Our experience showed that surface analysis and further processing should be performed immediately after treatment (within 1 h).
It is all about timing. When will you use your sample? You can have a perfectly clean piece of silicon for example on day 0 with a contact angle of zero degrees for water, then seal in up in a dust proof container then come back in 3 months and the contact angle will be 45-60 degrees.
totally agree with Jeffrey and Helga... nicely explained... I personally do the plasma treatment and within an hour further process it... in my case, adhesive bonding...
I agree with the previous answers. In case of polymers, surface analysis should be done immediately after plasma surface modification. For better understanding of the surface reactions, aging study may be carried out.
I have seen changes in FTIR spectrum and contact angle measurements of plasma processed PE film, with time.

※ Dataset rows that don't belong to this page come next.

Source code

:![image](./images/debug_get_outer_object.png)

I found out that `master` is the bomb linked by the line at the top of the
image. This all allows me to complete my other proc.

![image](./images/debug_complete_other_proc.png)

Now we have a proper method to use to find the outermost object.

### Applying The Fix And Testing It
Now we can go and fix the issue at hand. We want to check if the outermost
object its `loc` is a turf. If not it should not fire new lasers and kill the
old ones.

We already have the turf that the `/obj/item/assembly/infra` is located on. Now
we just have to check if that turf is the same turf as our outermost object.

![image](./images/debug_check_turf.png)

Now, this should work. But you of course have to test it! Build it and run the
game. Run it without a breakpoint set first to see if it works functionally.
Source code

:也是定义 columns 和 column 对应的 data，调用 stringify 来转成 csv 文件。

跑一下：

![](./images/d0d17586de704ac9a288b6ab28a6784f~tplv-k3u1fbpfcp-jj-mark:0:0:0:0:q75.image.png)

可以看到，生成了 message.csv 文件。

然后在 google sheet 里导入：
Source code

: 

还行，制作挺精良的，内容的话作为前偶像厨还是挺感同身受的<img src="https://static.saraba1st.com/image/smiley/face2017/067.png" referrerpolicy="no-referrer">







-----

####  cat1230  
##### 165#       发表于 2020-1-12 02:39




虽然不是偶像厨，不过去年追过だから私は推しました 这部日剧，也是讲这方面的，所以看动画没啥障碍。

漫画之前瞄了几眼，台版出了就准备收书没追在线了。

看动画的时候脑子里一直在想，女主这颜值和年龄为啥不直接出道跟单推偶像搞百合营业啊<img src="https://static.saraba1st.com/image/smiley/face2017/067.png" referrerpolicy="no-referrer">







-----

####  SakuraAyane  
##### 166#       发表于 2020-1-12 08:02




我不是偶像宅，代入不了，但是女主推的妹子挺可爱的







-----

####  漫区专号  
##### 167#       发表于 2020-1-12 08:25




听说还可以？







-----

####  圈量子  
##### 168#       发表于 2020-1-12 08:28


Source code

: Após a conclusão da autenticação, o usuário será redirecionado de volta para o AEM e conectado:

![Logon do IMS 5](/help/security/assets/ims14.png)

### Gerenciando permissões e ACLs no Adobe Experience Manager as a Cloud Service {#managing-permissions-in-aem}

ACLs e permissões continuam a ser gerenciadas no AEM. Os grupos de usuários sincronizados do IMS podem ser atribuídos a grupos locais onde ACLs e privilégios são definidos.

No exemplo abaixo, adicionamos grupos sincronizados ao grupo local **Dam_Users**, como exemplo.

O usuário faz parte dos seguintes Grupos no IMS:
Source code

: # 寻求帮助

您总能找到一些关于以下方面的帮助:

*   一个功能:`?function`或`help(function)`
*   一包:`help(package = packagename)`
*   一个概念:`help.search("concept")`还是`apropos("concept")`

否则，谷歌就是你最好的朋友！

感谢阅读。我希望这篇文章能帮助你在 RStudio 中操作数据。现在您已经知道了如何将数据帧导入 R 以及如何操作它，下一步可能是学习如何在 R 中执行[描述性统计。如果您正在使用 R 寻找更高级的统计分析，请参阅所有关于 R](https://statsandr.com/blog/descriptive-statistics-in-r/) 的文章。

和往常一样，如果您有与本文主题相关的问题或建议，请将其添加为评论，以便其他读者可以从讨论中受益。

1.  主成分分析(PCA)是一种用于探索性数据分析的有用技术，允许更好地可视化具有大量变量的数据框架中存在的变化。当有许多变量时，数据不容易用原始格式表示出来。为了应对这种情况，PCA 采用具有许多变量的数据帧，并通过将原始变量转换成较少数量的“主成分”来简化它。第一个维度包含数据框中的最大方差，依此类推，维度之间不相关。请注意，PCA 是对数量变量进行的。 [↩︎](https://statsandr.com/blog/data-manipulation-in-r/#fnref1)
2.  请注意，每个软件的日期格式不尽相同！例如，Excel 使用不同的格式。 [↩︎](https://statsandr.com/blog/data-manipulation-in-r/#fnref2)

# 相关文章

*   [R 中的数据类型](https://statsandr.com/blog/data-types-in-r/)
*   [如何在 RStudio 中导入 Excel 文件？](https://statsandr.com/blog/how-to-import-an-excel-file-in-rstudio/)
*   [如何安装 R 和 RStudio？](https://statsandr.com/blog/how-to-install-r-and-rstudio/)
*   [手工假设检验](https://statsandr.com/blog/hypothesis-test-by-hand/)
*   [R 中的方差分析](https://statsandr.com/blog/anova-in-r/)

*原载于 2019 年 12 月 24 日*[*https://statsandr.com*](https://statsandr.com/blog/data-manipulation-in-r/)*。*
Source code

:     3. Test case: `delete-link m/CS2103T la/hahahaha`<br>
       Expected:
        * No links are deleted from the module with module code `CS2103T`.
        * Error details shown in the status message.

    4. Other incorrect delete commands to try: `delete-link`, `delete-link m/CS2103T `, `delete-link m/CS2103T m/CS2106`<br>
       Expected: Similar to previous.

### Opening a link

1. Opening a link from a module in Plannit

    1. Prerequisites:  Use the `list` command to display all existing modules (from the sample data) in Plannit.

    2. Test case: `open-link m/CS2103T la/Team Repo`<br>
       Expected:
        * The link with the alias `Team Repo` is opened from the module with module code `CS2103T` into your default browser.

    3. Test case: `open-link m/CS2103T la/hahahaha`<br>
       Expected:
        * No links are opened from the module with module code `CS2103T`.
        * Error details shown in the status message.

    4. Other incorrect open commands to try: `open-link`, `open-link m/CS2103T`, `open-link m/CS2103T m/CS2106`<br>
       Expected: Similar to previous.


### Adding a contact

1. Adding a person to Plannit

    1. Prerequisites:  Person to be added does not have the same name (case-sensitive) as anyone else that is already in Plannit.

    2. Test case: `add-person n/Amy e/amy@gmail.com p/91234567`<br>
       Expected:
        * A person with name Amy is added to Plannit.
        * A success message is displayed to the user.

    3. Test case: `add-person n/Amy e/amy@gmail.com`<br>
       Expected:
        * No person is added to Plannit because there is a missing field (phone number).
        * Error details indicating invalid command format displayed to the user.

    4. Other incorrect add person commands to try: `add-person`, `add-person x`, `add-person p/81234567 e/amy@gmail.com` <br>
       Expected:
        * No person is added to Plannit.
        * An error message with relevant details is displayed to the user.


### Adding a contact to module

Plasma treatment of polymers generally graft chemical functionalities to polymer surface. This means that often the functionalities increase the polarity of the polymer. In other words the polymer increases adhesion to other materials and becomes more wettable (more hydrophilic). Often however the hydrophilicity changes with time and the material shows an increase of water contact angle (i.e. mecomes more hydrophobic). This phenomenon is called HYDROPHOBIC RECOVERY. There are some tricks to reduce the hydrophobi recovery, e.g. my making a pre-treatment which increases the cross-linking of the polymer.
From what said above it is clear that the surface composition can change with time (rotation of the functional groups). The answer to the question is:
1- if the treated material is stable after plasma treatment (no hydrophobic recovery) the composition will remain constant (no ageing)
2- if wettability is changing with time just wait until the variation eneds. The composition at this point is the one you look for.
Right away is the best. You may study the surface changes due to aging by characterizing the surfaces immediately as well as a function of time after treatment. Surface does change, surface energy changes, and therefore, doing the treatment right before use is strongly recommended.